__Passage to read__:
"""
Re: RFC: replace pg_stat_activity.waiting with something more descriptive - Mailing list pgsql-hackers

From Amit Kapila
Subject Re: RFC: replace pg_stat_activity.waiting with something more descriptive
Date
Msg-id CAA4eK1LghaZOOT8RRBjgVSqka1xjup_NTbKm2SWpM5yBN66fPw@mail.gmail.com
Whole thread Raw
In response to Re: RFC: replace pg_stat_activity.waiting with something more descriptive  (Ilya Kosmodemiansky <ilya.kosmodemiansky@postgresql-consulting.com>)
List pgsql-hackers
On Thu, Jun 25, 2015 at 6:10 PM, Ilya Kosmodemiansky <ilya.kosmodemiansky@postgresql-consulting.com> wrote:
>
> On Thu, Jun 25, 2015 at 1:49 PM, Amit Kapila <amit.kapila16@gmail.com> wrote:
> >> Personally I think, that tracking waits is a not a good idea for
> >> pg_stat_activity (at least in that straight-forward manner).
> >
> > As mentioned in the initial mail by Robert, that sometimes system becomes
> > slow (either due to contention on various kinds of locks or due to I/O or
> > due
> > to some other such reasons) that such kind of handy information via some
> > view is quite useful.  Recently while working on one of the
> > performance/scalability
> > projects, I need to use gdb to attach to different processes to see what
> > they
> > are doing (of course one can use perf or some other utilities as well) and I
> > found most of them were trying to wait on some LW locks, now having such
> > an information available via view could be really useful, because sometimes
> > at customer sites, we can't use gdb or perf to see what's going on.
"""
[Data entries]
"""
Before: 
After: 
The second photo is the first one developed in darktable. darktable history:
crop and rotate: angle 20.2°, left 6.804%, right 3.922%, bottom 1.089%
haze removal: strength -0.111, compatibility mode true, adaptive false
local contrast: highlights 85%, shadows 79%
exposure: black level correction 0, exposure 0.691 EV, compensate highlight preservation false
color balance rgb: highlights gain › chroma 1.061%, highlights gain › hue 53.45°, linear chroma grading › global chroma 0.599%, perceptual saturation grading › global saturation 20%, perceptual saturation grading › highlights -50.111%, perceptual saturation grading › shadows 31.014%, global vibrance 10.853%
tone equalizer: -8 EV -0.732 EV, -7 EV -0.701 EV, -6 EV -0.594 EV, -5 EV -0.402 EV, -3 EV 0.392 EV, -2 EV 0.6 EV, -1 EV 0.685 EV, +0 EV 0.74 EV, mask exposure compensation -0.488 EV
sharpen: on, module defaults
"""
"""
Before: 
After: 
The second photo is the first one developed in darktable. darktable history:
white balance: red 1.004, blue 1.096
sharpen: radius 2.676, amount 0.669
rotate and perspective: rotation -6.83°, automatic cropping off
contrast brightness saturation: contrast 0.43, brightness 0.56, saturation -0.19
"""
__Problem set__:
1. Name every person mentioned by name in the mailing list post.
2. Carry on the mailing list post about replacing pg_stat_activity.waiting, picking up right after its final sentence.

__Responses to the exercise__:
1. Amit Kapila, Ilya Kosmodemiansky, Robert

2.
>
> Yes, I understand such a use-case. But I hardly see if suggested
> design can help for such cases.
>
> Basically, a DBA has two reasons to take a look on waits:
>
> 1. Long response time for particular query (or some type of queries).
> In that case it is good to know how much time we spend on waiting for
> particular resources we need to get query results
> 2. Overall bad performance of a database. We know, that something goes
> wrong and consumes resources, we need to identify which backend, which
> query causes the most of waits.
>
> In both cases we need a) some historical data rather than simple
> snapshot b) some approach how to aggregate it  because the will be
> certainly a lot of events
>

I think this thread's proposal will help for cases, when user/DBA wants to
see where currently database is spending most time (during waits).

I understand that there is a use of historical information which can
be helpful for the kind of cases which you have explained above.  

>
> I think it is more than possible to mix both approaches. My proof of
> concept now is only about LWLocks - yours and Robert's is more
> general, and certainly some wait event classification will be needed
> for both approaches and its much better to implement one rather than
> two different.
>
> And at least, I will be interesting in reviewing your approach.
>

Okay, I am planning to spend time on this patch in coming few days
and when that's ready, may be we can see if that could be useful
for what you are planning to do.


With Regards,
Amit Kapila.
EnterpriseDB: http://www.enterprisedb.com

pgsql-hackers by date:

Previous
From: Peter Eisentraut
Date:
Subject: Re: Should we back-patch SSL renegotiation fixes?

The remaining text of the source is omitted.